§ Exercise requirements
Looking at the listing below, retype exactly the lines starting at the one containing "An entry omits" and ending at the one containing "white suv 28.56 -1.60", both included, and nothing else.

Start of Block

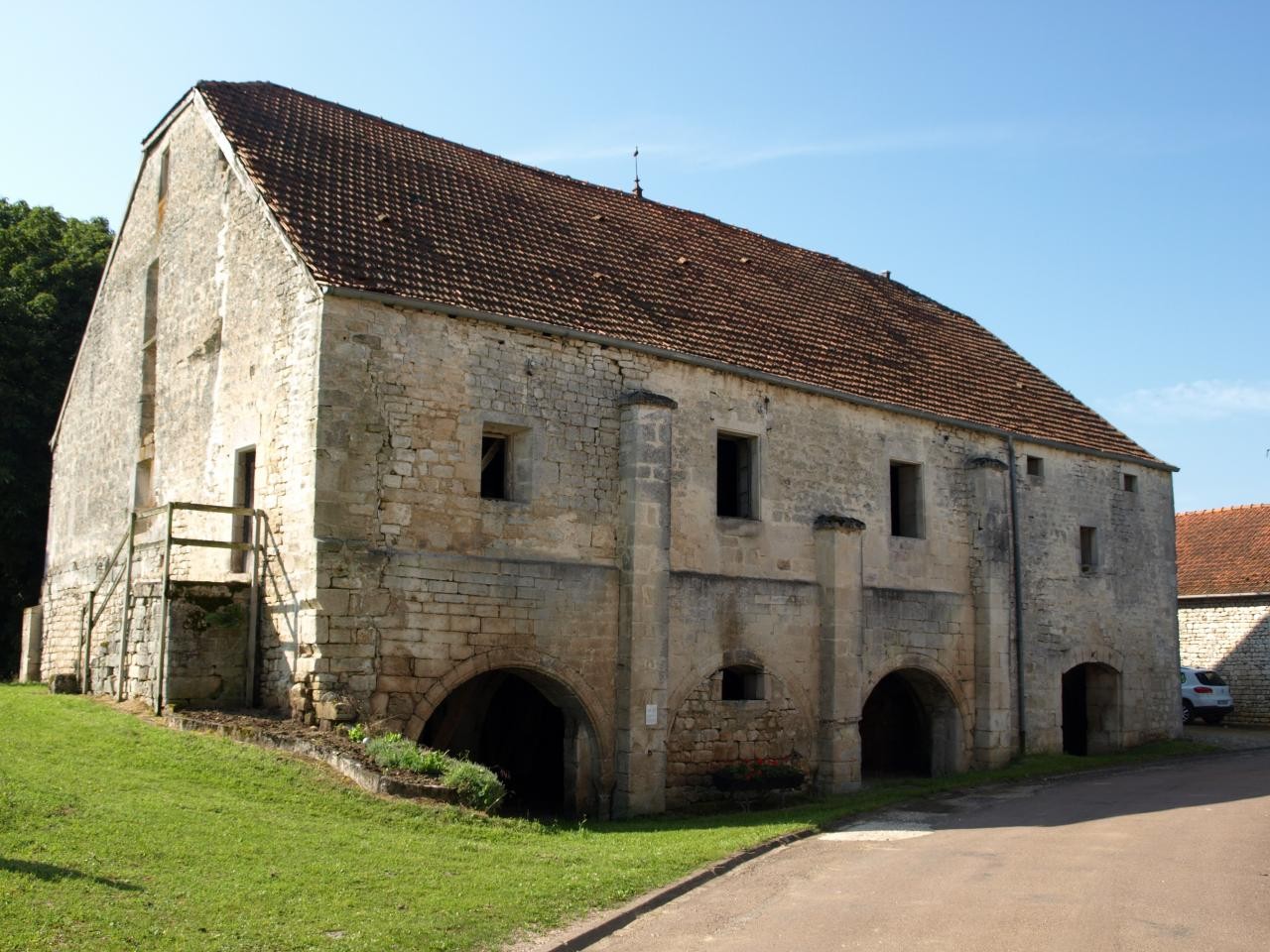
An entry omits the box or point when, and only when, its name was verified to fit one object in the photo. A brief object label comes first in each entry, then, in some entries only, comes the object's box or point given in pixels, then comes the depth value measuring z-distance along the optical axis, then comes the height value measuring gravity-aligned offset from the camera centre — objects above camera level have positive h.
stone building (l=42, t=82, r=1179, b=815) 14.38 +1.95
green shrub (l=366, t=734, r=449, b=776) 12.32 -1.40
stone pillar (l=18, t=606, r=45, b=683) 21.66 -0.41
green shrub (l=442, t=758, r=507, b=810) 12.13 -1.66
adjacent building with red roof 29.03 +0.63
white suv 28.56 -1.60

End of Block
Start of Block

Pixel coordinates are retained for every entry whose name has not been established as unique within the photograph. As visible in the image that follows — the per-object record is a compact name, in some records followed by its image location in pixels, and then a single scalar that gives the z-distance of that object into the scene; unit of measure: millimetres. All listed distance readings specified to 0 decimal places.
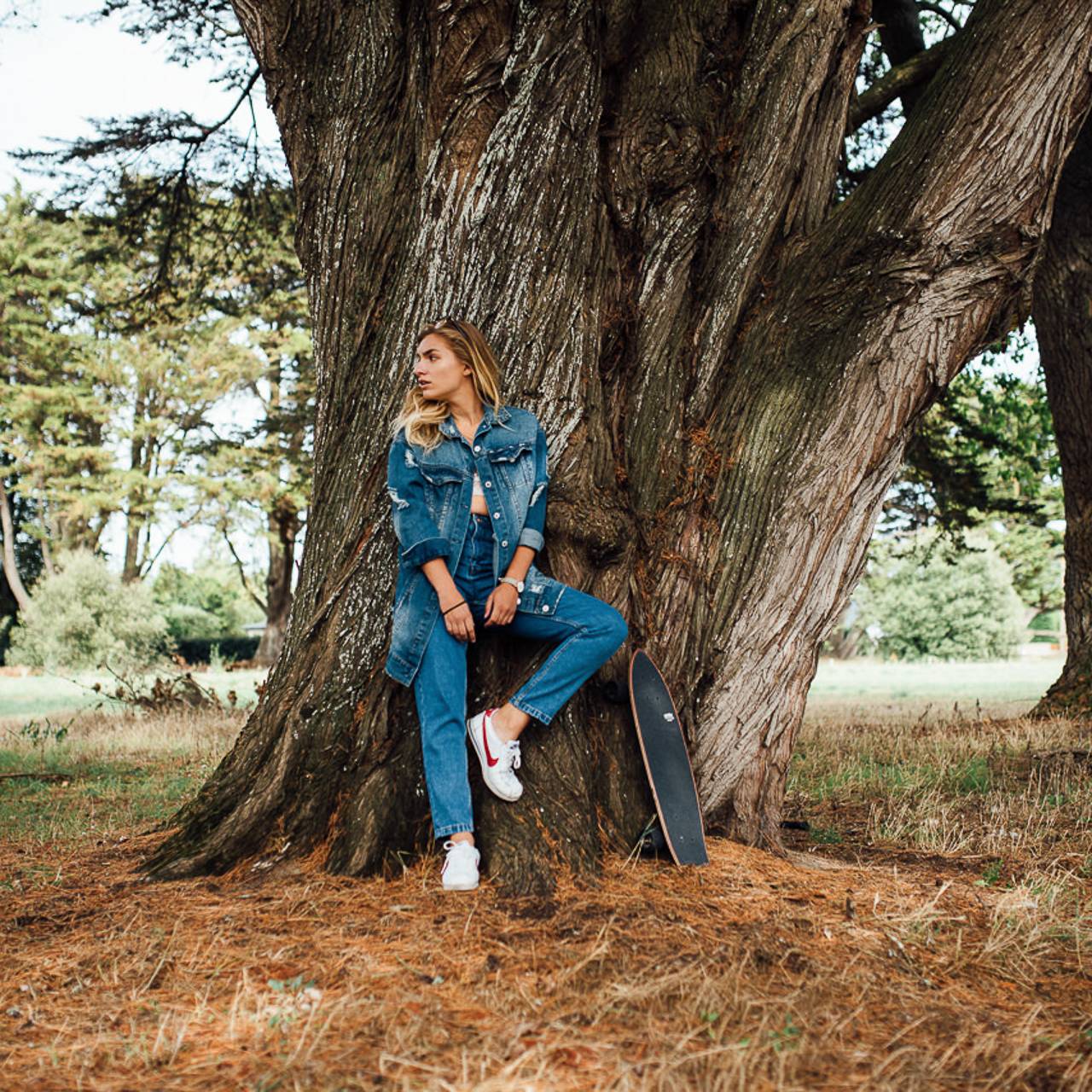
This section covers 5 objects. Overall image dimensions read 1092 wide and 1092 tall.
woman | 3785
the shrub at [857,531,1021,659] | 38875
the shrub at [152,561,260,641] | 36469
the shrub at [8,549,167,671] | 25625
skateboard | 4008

End of Block

§ Finished task
An entry omits the box or point when, and only when, its name was verified to fit one object in the photo. A brief object label comes first in each entry, then, in some entries only, comes the object's box or point given in pixels, then comes the depth value measuring z-distance along the optical axis, then comes the height value measuring gravity-aligned offset from the camera centre — objects above camera level have positive h.
stone building (l=42, t=82, r=1179, b=815) 14.38 +1.95
green shrub (l=366, t=734, r=449, b=776) 12.32 -1.40
stone pillar (l=18, t=606, r=45, b=683) 21.66 -0.41
green shrub (l=442, t=758, r=507, b=810) 12.13 -1.66
adjacent building with red roof 29.03 +0.63
white suv 28.56 -1.60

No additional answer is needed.